Shoe Dog by Phil Knight was an excellent memoir from the Nike creator, who served as CEO from 1964-2004, Board Chairman through 2016, and then Chairman Emeritus of the company. In addition to being a compelling story of business success, the book was really well written and in the acknowledgements, Knight thanked author J.R. Moehringer and noted relying on his storytelling gifts through drafts of the book. Learning of Moehringer’s involvement felt to make complete sense for me as I saw throughout how good the writing was, and Moehringer wrote along with tennis great Andre Agassi perhaps my favorite sports biography, Open.
Part One of Shoe Dog began after Knight’s graduation at twenty-four from Stanford Business School, with him embarking on what wound up being a solo backpacking trip through Asia, Europe, and Africa. Additionally, he went to Japan to try to start a business importing running shoes, based off a research paper written in an MBA entrepreneurship class. Knight visited the Japanese company Onitsuka, maker of Tiger shoes, convinced them he had an importing company called Blue Ribbon Sports, and placed an order for $50 in shoes. Knight then continued on with his journey around the world, from which he seemed to gain a great deal, and wrote in Shoe Dog of how he early on knew he wanted his work to be play, something where he could hopefully feel what athletes feel while competing.
After returning to Oregon from his trip, Knight was counseled by a friend of his father to get his CPA so that he'd have "a floor under his earnings," enrolled in three classes at Portland State and nine credit hours later took a job at an accounting firm. Knight noted that while later staffing his own company, he tended to hire a number of accountants and lawyers, both for the thinking skills they had acquired and that they showed they could pass a difficult test.
The shoes from Onitsuka arrived in December 1964 and Knight sent a couple of pairs to the track coach from his Oregon undergrad days, Bill Bowerman, who went in with him on the business, 49% to Knight's 51%. Knight placed a large order with Onitsuka and then quit his job at the accounting firm to sell shoes out of his car and hired Jeff Johnson as his first sales rep for Blue Ribbon. While the company was growing fast, cash on hand was always a problem and Knight took a job with another accounting firm, Price Waterhouse, with this one requiring less hours so he could continue growing Blue Ribbon at the same time. Additionally, he in this role met Del Hayes, who would work for Knight for years, and got experience learning what caused some companies to succeed, and others to fail. It was also interesting to read of how Knight spent so much time in a traditional job, while still growing his company outside of that. Blue Ribbon continued expanding and to free up more time, Knight left the firm for a job at Portland State, teaching accounting and it's maxim of assets equals liabilities plus equity, a principle Knight was often up against.

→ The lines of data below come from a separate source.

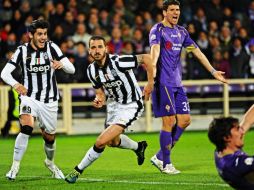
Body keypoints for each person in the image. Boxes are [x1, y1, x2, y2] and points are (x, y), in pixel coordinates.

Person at [149, 0, 228, 174]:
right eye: (172, 10)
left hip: (177, 84)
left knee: (184, 120)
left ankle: (159, 156)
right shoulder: (158, 30)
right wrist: (152, 73)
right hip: (163, 83)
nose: (176, 13)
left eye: (178, 10)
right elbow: (154, 52)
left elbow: (198, 52)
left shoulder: (182, 32)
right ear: (164, 12)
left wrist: (213, 71)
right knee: (169, 121)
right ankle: (166, 163)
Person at [65, 35, 154, 183]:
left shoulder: (119, 62)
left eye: (100, 47)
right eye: (93, 47)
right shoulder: (91, 71)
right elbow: (100, 92)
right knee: (112, 142)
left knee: (101, 142)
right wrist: (99, 98)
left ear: (106, 48)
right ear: (89, 51)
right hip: (114, 105)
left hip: (131, 105)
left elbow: (147, 58)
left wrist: (150, 83)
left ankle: (77, 170)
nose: (97, 50)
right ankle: (139, 147)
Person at [0, 19, 75, 180]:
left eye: (45, 34)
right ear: (31, 35)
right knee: (26, 127)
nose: (43, 37)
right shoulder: (21, 51)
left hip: (50, 101)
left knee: (49, 137)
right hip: (29, 98)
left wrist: (61, 65)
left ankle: (50, 162)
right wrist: (16, 85)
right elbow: (4, 73)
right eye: (39, 34)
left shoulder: (52, 47)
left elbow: (72, 69)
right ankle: (14, 167)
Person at [208, 105, 254, 190]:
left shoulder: (223, 149)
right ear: (226, 138)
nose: (242, 131)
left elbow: (247, 121)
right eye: (237, 129)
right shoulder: (234, 165)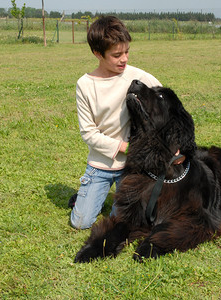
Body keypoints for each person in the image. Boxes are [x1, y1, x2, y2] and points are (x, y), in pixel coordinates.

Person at [70, 16, 162, 229]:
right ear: (97, 54)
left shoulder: (137, 76)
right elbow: (88, 133)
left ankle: (104, 198)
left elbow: (164, 101)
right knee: (81, 223)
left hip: (131, 168)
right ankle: (83, 198)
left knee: (122, 221)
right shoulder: (84, 85)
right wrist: (124, 147)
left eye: (127, 52)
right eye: (117, 55)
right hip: (99, 166)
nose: (124, 59)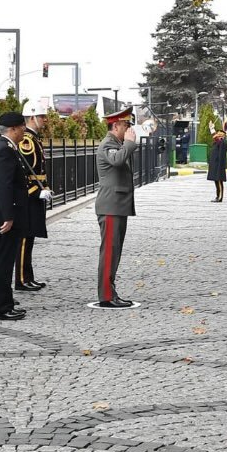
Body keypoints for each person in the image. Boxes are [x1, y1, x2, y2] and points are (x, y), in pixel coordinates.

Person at [0, 112, 31, 320]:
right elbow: (4, 185)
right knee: (3, 262)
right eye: (22, 127)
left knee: (4, 261)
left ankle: (5, 303)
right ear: (13, 129)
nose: (24, 131)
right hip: (4, 217)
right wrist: (8, 216)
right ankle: (0, 309)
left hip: (2, 215)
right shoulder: (4, 150)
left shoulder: (5, 147)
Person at [95, 107, 138, 308]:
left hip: (117, 206)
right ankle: (106, 295)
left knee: (115, 251)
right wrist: (129, 143)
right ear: (115, 126)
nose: (128, 128)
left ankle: (110, 291)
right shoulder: (108, 145)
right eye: (125, 125)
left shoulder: (117, 144)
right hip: (111, 207)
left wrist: (127, 144)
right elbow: (117, 160)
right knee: (110, 252)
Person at [15, 101, 53, 293]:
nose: (44, 120)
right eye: (41, 116)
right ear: (31, 117)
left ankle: (28, 276)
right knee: (24, 238)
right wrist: (36, 190)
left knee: (29, 238)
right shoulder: (27, 141)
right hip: (29, 196)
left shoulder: (34, 138)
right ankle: (21, 279)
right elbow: (24, 172)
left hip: (36, 195)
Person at [208, 118, 227, 202]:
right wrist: (211, 129)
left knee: (219, 181)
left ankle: (220, 197)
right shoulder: (218, 141)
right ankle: (217, 196)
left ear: (222, 136)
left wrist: (212, 129)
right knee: (216, 181)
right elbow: (215, 138)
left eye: (219, 135)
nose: (217, 136)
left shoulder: (223, 142)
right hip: (216, 164)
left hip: (219, 165)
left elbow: (216, 138)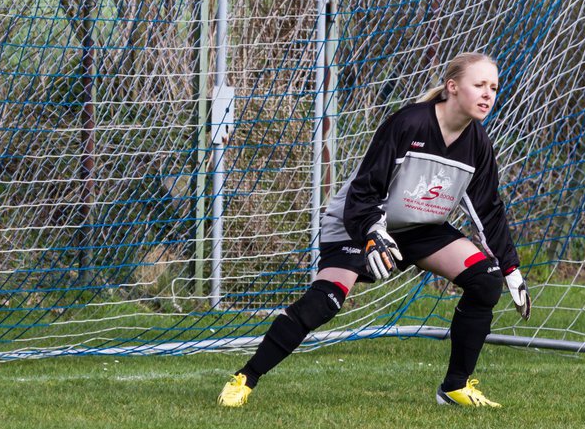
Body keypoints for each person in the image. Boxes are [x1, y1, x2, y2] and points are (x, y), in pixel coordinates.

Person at [217, 51, 530, 409]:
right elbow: (365, 191)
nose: (488, 94)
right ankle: (246, 377)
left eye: (493, 87)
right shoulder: (409, 124)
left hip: (418, 228)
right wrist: (372, 232)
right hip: (357, 221)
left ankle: (454, 387)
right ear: (452, 87)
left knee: (485, 279)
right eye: (479, 85)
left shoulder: (478, 145)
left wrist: (509, 267)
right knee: (326, 300)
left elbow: (488, 211)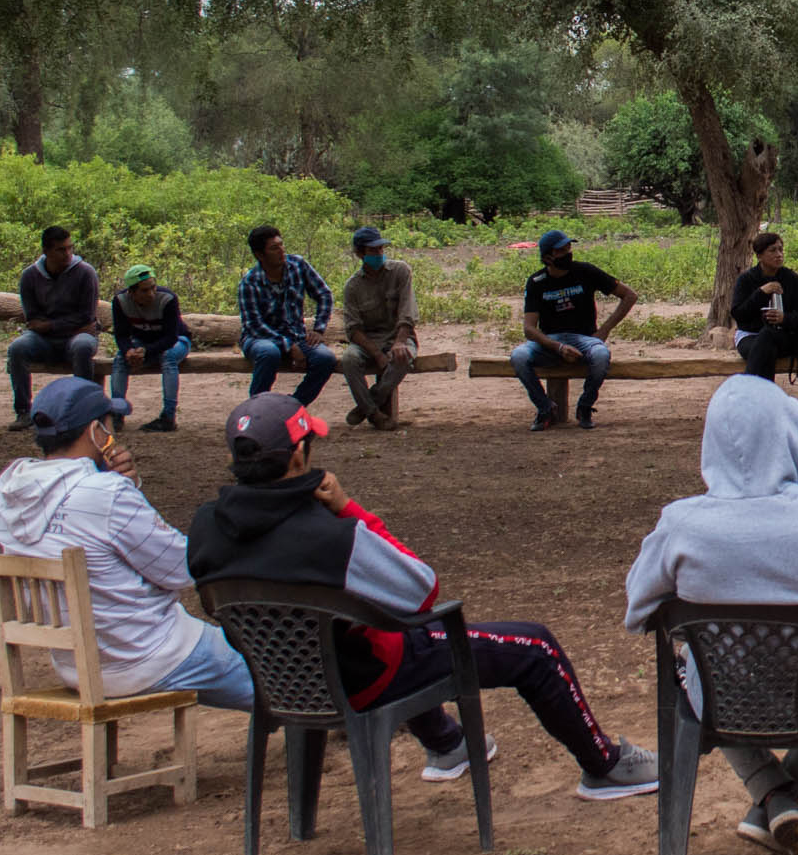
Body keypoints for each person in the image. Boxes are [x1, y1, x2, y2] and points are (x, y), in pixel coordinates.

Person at [186, 393, 659, 795]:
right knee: (530, 647)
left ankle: (447, 744)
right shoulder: (330, 536)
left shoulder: (205, 526)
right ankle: (605, 766)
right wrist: (349, 509)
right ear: (297, 456)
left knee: (380, 633)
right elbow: (419, 589)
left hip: (282, 682)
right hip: (364, 681)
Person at [625, 377, 798, 855]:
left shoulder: (680, 523)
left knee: (702, 670)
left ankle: (772, 798)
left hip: (714, 698)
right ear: (790, 435)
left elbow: (638, 612)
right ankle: (782, 799)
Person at [0, 377, 253, 711]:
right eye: (110, 425)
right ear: (96, 432)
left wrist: (126, 486)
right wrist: (123, 490)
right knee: (277, 671)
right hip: (146, 655)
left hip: (75, 665)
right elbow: (182, 569)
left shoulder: (10, 490)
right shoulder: (105, 494)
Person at [510, 229, 637, 431]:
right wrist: (558, 347)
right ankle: (545, 408)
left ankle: (585, 407)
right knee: (518, 356)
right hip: (550, 342)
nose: (568, 253)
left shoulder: (586, 272)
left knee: (601, 354)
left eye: (569, 247)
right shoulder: (536, 282)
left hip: (584, 340)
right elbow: (529, 329)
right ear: (547, 257)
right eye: (561, 250)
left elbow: (630, 295)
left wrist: (604, 331)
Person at [7, 226, 102, 431]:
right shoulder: (30, 276)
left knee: (83, 345)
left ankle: (81, 411)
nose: (67, 254)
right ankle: (23, 412)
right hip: (45, 340)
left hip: (78, 336)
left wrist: (50, 325)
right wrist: (65, 325)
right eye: (61, 250)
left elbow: (87, 316)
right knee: (17, 348)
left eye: (70, 248)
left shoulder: (85, 273)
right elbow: (32, 319)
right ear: (46, 251)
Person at [235, 224, 336, 405]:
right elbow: (254, 325)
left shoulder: (298, 265)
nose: (281, 250)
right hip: (259, 338)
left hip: (296, 334)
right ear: (260, 255)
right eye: (274, 248)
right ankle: (257, 407)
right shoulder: (250, 282)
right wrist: (288, 345)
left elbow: (324, 294)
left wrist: (319, 329)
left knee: (325, 359)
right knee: (269, 353)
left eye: (281, 245)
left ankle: (293, 407)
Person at [337, 226, 417, 431]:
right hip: (368, 340)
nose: (379, 254)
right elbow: (353, 329)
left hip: (398, 335)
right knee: (349, 359)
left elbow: (408, 313)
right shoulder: (352, 287)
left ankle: (367, 405)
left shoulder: (400, 271)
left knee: (404, 356)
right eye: (373, 251)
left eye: (381, 249)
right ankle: (374, 414)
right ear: (360, 254)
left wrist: (399, 342)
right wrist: (376, 353)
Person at [731, 232, 798, 380]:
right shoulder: (746, 279)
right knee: (766, 343)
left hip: (784, 336)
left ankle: (751, 393)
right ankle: (765, 395)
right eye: (772, 250)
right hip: (750, 337)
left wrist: (784, 318)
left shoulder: (791, 279)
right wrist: (761, 293)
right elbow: (739, 314)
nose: (779, 254)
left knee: (768, 338)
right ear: (759, 256)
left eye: (781, 249)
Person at [109, 265, 191, 433]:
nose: (151, 294)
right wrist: (128, 351)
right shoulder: (120, 302)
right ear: (132, 292)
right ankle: (117, 413)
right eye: (144, 291)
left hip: (177, 341)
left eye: (153, 287)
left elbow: (171, 338)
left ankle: (168, 417)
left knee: (168, 358)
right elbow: (121, 335)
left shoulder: (167, 299)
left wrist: (146, 351)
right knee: (120, 359)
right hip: (142, 341)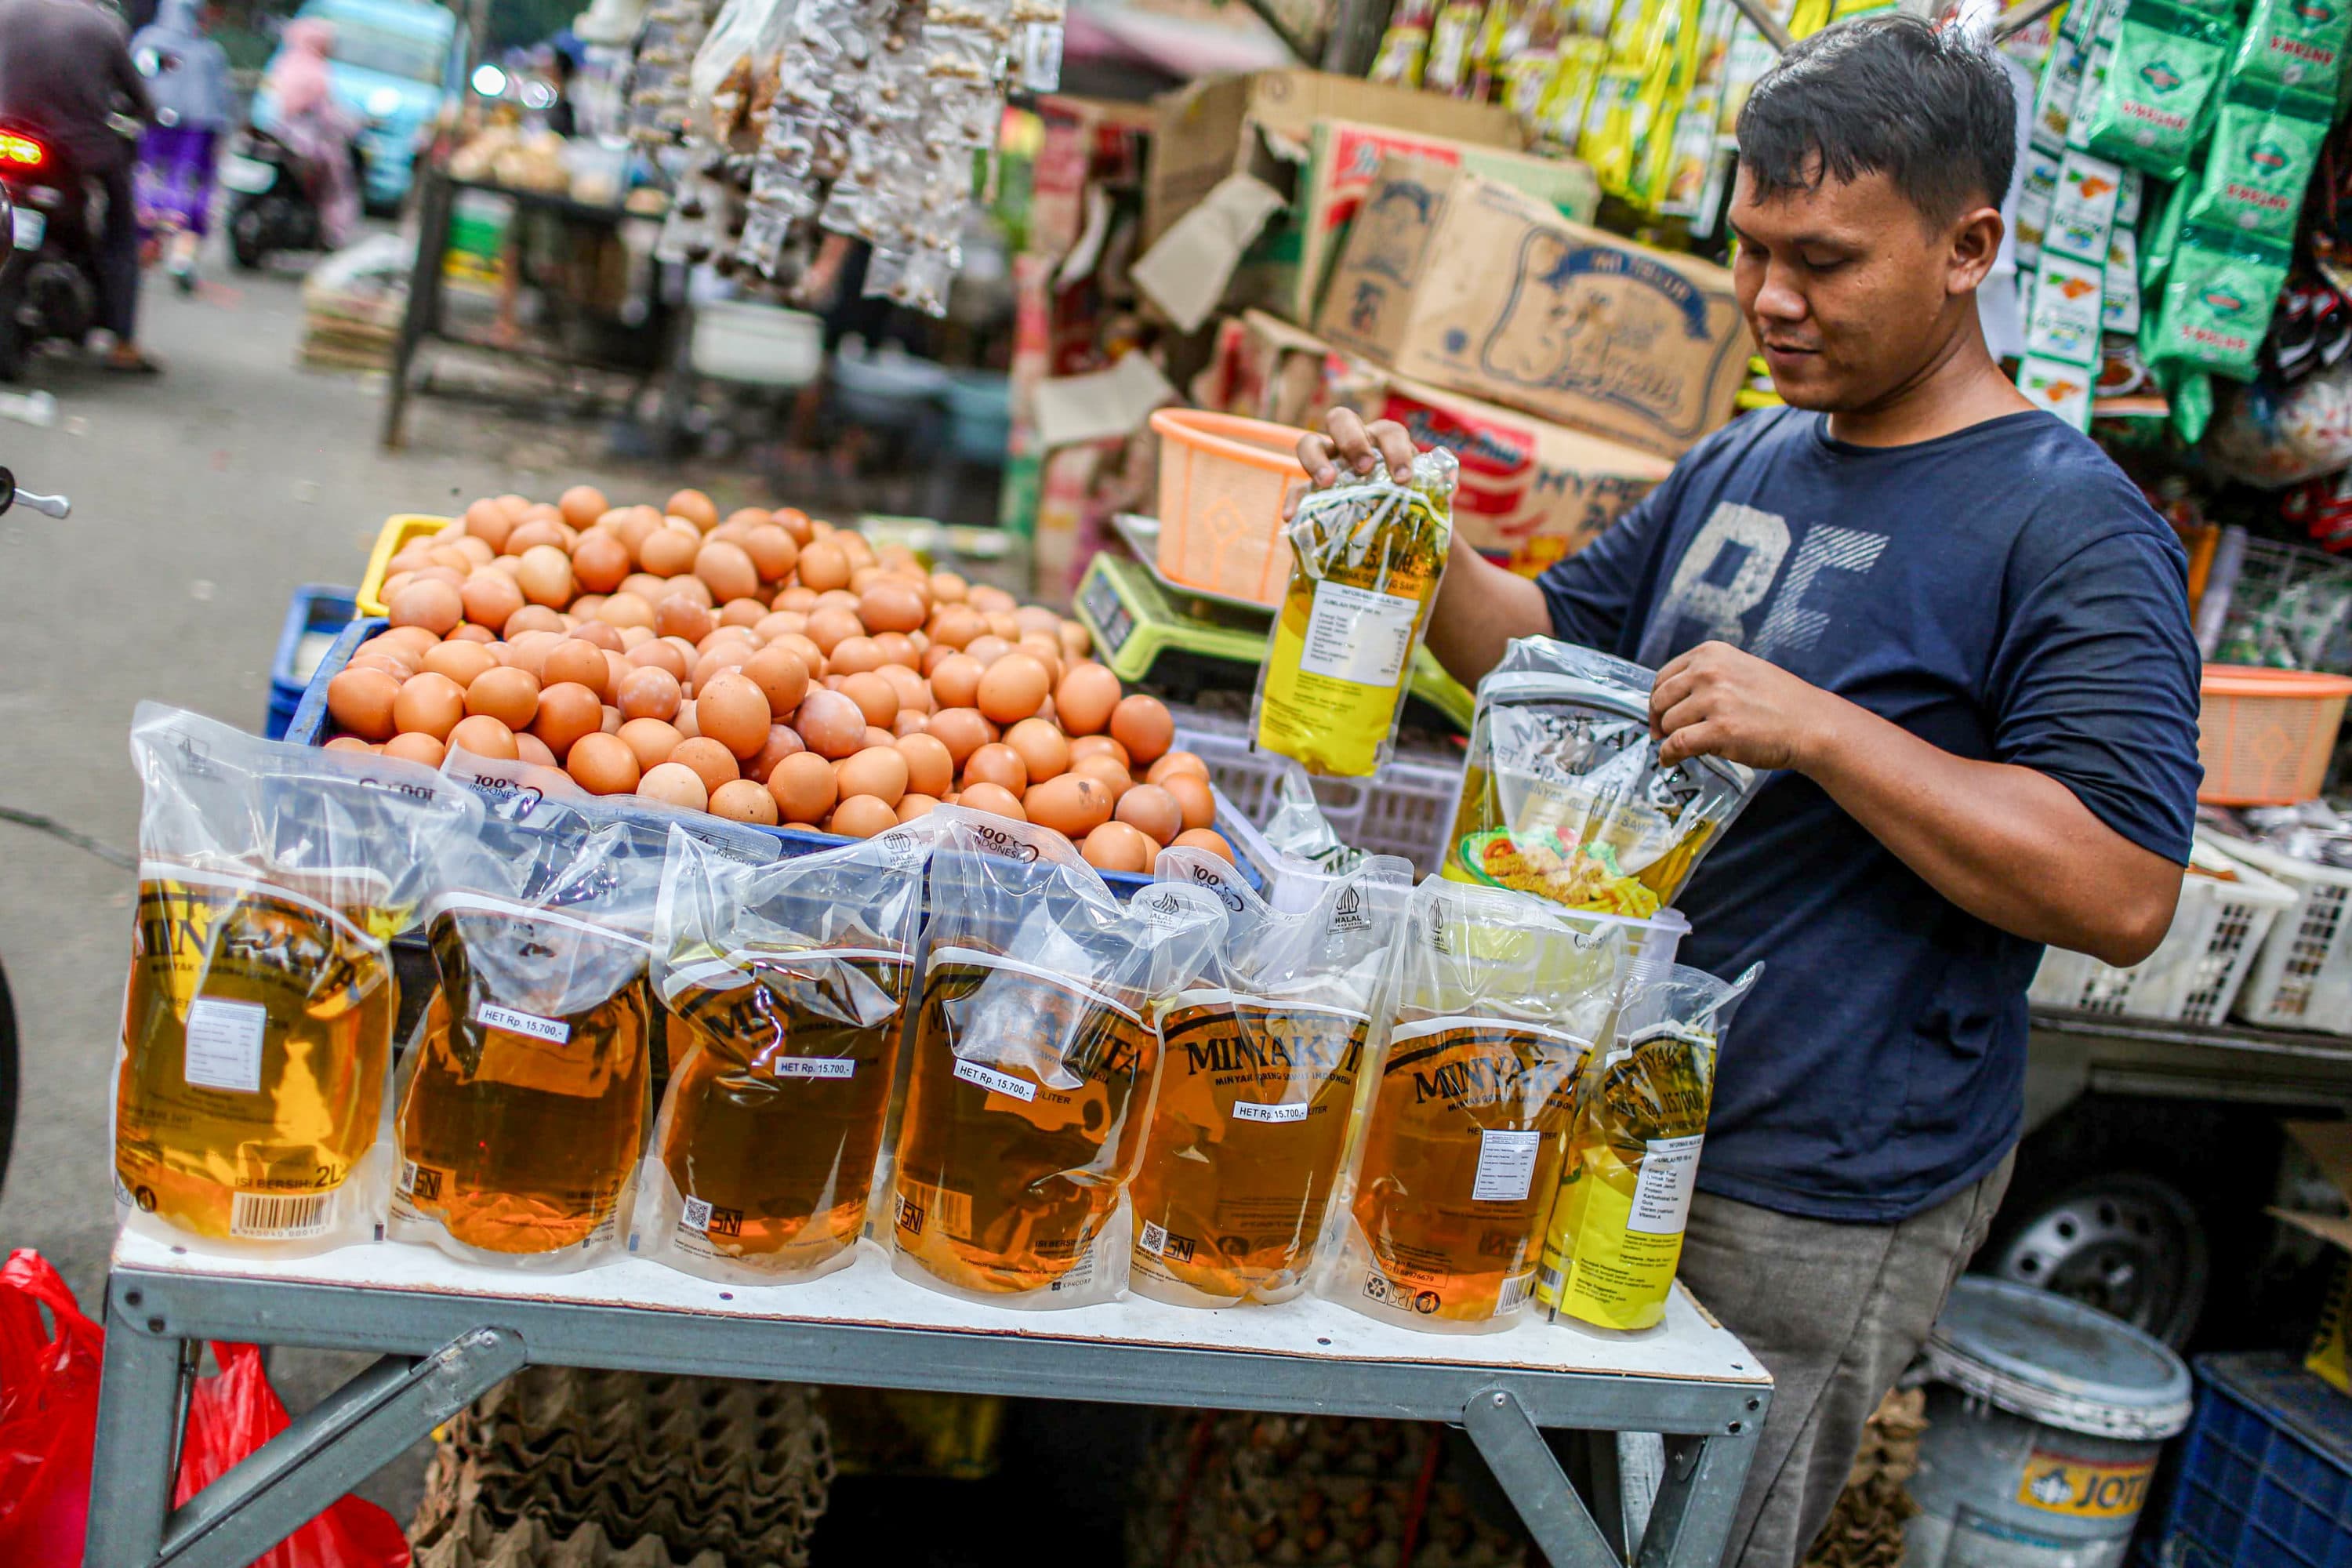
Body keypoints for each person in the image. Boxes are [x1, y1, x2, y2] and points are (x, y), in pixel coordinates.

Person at [1294, 16, 2201, 1567]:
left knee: (1689, 1545)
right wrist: (1411, 542)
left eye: (1826, 260)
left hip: (1816, 1181)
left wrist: (1831, 733)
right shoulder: (1749, 460)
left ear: (1971, 244)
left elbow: (2121, 887)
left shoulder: (2070, 528)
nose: (1772, 299)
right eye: (1752, 251)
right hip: (1606, 1112)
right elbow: (1538, 654)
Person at [0, 0, 159, 370]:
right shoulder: (104, 25)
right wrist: (144, 115)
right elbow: (140, 100)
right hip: (76, 150)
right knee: (120, 229)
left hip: (6, 135)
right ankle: (123, 343)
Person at [129, 0, 232, 292]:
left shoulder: (147, 41)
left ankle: (146, 250)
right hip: (195, 134)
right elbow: (220, 103)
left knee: (147, 188)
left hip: (154, 128)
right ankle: (180, 258)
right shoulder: (210, 53)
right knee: (189, 193)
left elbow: (134, 80)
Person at [264, 17, 358, 250]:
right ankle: (332, 231)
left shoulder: (283, 64)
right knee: (338, 182)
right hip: (308, 143)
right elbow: (328, 112)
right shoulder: (318, 71)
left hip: (276, 135)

One quote about business that stuck with Knight was "don't tell people how to do things, tell them what to do and let them surprise you with their results," and also of note from Shoe Dog was how many different times the company could have gone under, and still made it through. There were various inflection points and Knight battled in business like it was a race, one taking every ounce from him.
As Blue Ribbon continued to grow, it made a deal with a Japanese trading company, Nissho Iwai, and while Onitsuka was considering dropping Blue Ribbon as it's U.S. distributor, Knight made a football shoe in a factory in Mexico, and under the name Nike. A legal battle later ensued with Onitsuka and while it was settled in 1974, Nike battled supply and demand issues with the new waffle trainer shoe a huge hit. Then in 1975 the company had a cash crunch and lost it's local banking partner, with the relationship with the trading company saving the day and keeping them in business as Nissho paid the Oregon bank in full. Then after getting past this hurdle, Nike received a letter from the U.S. Customs Service saying they owed $25M in retroactive import duties, as the result of orchestration by competitors. A lengthy back and back with the government ensued and after a settlement of $9M was reached, Nike was able to continue forward, with going public at least in part to finally get past it's constant cash flow issues.
The ending of Shoe Dog is heavily about Knight's sons, including his first born Matthew, who as an adult died in a scuba diving accident, and the final chapter beautifully written and really brought everything together as a poignant and compelling read.